[[ QUOTED PASSAGE open ]]

The reasons for this result are not mysterious: Notwithstanding scientists’ best intentions and fervent hopes, much of their work is of limited interest to the community. Any effort to replicate such uninteresting work is thus wasted. To maximize scientific productivity overall, that effort should be spent elsewhere, for example in theory development and test, or in replicating published results deemed interesting.

Theory-testing research

The basic premise of theory-testing research is that the search for effects is structured and guided by the theory. The quality or plausibility of a theory is reflected in how well the theory targets real effects to be tested. We instantiated those ideas by introducing structure into the landscape of true effects and into the experimental search (Methods section). Figure 6 illustrates the role of theory. Across panels, the correspondence between the location of true effects and the search space guided by the theory (parameter \(\rho\)) increases from 0.1 (poor theory) to 1 (perfect theory). A poor theory is targeting a part of the landscape that contains no real effects, whereas a highly plausible theory targets a segment that contains many real effects.

Fig. 6: The role of theory in the model.

[[ QUOTED PASSAGE closed ]]

## INSTRUCTIONS
• 1. In the excerpt on theory-testing research, what part of the landscape does a poor theory target?
• 2. Print the section of the excerpt on theory-testing research that starts with the words containing "The reasons for" and ends with "results deemed interesting.".
• 3. Translate this sentence from the excerpt on theory-testing research into Spanish: "The basic premise of theory-testing research is that the search for effects is structured and guided by the theory."

[[ RAW DATA open ]]

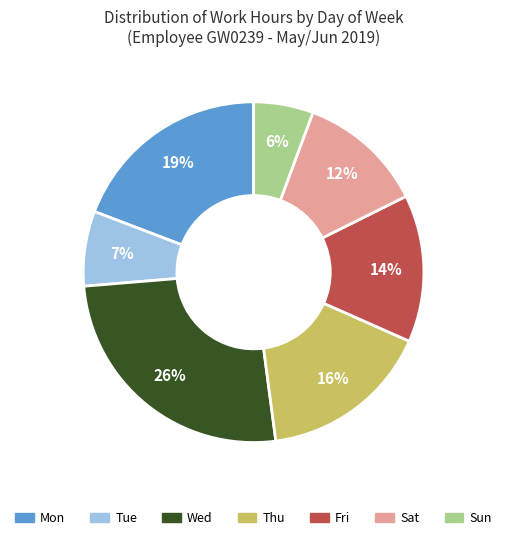

Is there a majority slice in this chart?

No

[[ RAW DATA closed ]]

## RESPONSES PER TASK
• 1. A part of the landscape that contains no real effects.

• 2.
The reasons for this result are not mysterious: Notwithstanding scientists’ best intentions and fervent hopes, much of their work is of limited interest to the community. Any effort to replicate such uninteresting work is thus wasted. To maximize scientific productivity overall, that effort should be spent elsewhere, for example in theory development and test, or in replicating published results deemed interesting.

• 3. La premisa básica de la investigación que pone a prueba teorías es que la búsqueda de efectos está estructurada y guiada por la teoría.